■ **Text passage**
'''

The House Commerce subcommittee on Technology will mark up a Republican bill that would prevent the Obama administration from going through with plans to step out of its oversight role of the Internet’s Web address system.
The bill — Domain Openness Through Continued Oversight Matters (DOTCOM) Act, from Rep. John Shimkus (R-Ill.) and Commerce Committee Vice Chairwoman Marsha Blackburn (R-Tenn.) — would keep the Obama administration from transitioning out of its oversight role of the Internet Assigned Numbers Authority (IANA) until the Government Accountability Office completes a review of that study.
Under the Commerce Department’s plan, ICANN will convene global Internet stakeholders to develop a plan to transition IANA oversight away from the U.S. government by the time the current contract expires at the end of 2015.
While some hailed the move as a step toward a more globalized Internet, critics, including Republicans in Congress, say the decision to step back could open the door for more oppressive governments to try to censor the Internet.
“It is imperative that this administration report to Congress before they take any steps that would compromise or turn over any control of the Internet,” Blackburn said during the markup’s opening statements on Wednesday. “We cannot let the Internet turn into another Russian landgrab.”
Subcommittee Republicans repeatedly said the bill’s goal is to “verify” the safety of the open Internet rather than overturn the Commerce Department’s decision to step back.
“Where’s the harm in verifying through an independent third party that this transition is in the best interest of the American people,” Shimkus asked. “We only get one chance to get this right.”
The subcommittee ranking member accused Republicans of making a “U-turn” on their stance on Internet governance, pointing to a 2012 vote that affirmed U.S. support for a stakeholder-, rather than government-, run Internet. “I think that there needs to be ... some explanation of how you arrived at the point you are at,” Blackburn said.

'''

■ **Actions to take**
a - In the article about the DOTCOM Act, when does the current IANA contract expire?
b - Extend the news article on the DOTCOM Act markup, picking up after its final sentence.
The records that come next are separate material and have no connection to the article.

■ **Given entries**
'''

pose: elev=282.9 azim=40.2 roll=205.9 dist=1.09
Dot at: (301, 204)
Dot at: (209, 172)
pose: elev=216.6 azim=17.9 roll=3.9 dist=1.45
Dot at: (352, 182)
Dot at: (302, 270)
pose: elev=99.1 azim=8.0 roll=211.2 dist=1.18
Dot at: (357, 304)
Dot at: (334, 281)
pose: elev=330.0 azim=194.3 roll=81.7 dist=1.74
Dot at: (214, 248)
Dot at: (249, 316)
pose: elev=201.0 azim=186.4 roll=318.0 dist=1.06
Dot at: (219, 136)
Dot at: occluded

'''
'''

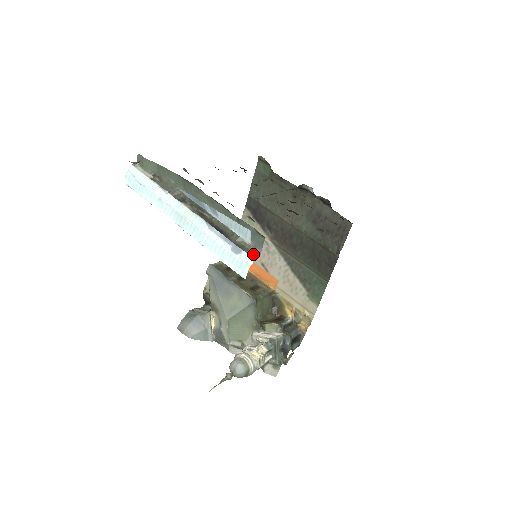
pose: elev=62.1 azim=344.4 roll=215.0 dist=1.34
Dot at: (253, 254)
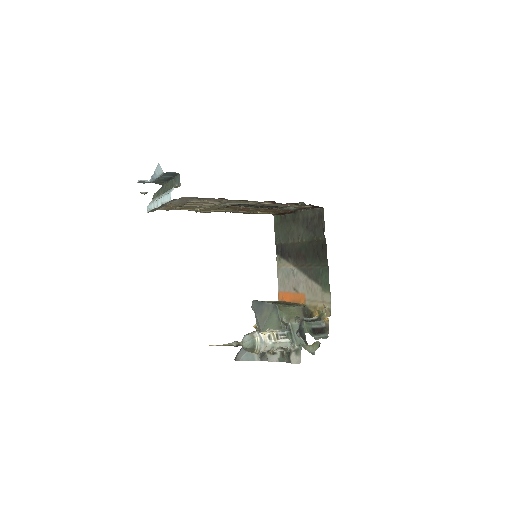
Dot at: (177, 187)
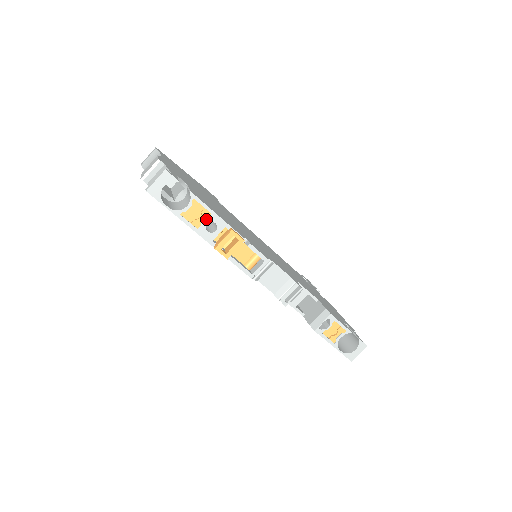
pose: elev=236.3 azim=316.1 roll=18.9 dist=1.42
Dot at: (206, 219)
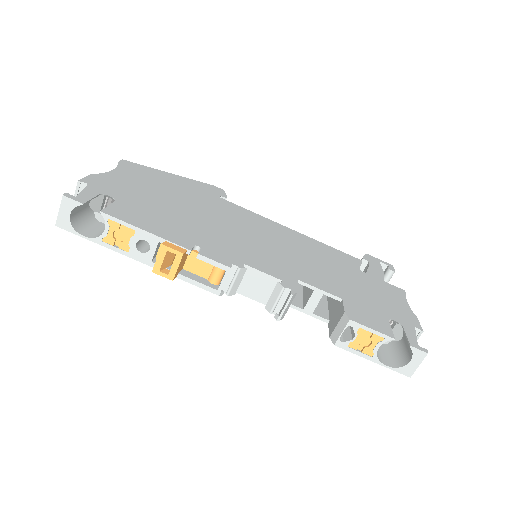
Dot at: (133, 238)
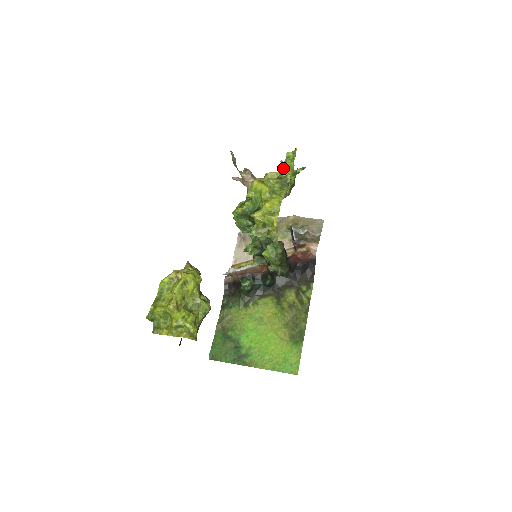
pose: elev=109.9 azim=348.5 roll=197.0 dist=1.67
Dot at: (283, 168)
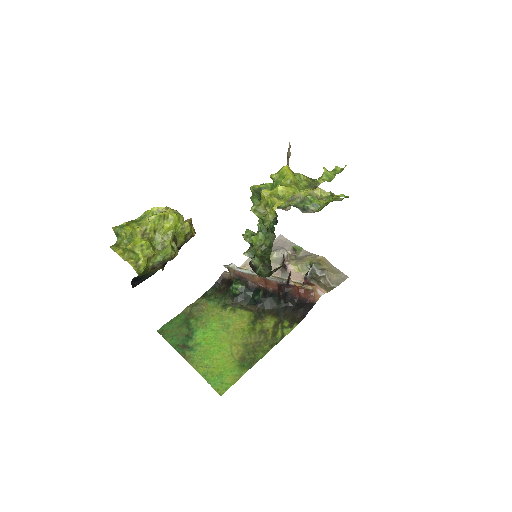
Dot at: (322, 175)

'''

■ **The results**
a - At the end of 2015.

b -
Rep. Anna Eshoo (D-Calif.) told The Hill that she and other Democrats would be introducing amendments to the bill during Thursday’s portion of the markup. “There will be amendments because there need to be amendments,” she said. “I think it does deserve amendments that would help us get back on the right track.”
Also on Thursday morning, the House Judiciary subcommittee on the Internet will hold a hearing to examine whether the Commerce Department should “relinquish direct oversight over ICANN.” ICANN President Fadi Chehadé and Commerce Assistant Secretary Larry Strickling will testify, alongside academics and a representative from the entertainment industry.
House Judiciary to examine Comcast merger: The House Judiciary Committee announced it will hold a hearing next month on the proposed deal between Comcast and Time Warner Cable. Witnesses have yet to be announced, but committee Chairman Bob Goodlatte (R-Va.) and Rep. Spencer Bachus (R-Ala.), who leads the Antitrust subcommittee, said in a statement that they expected “a balanced hearing on the proposed transaction and ensuring that both consumers and competition in the marketplace are protected.”
The announcement came as Comcast and Time Warner executives made the case for merging the two cable giants in the Senate on Wednesday. On Tuesday, Comcast filed formal paperwork with the Federal Communications Commission (FCC), which set the gears of the regulatory review in motion.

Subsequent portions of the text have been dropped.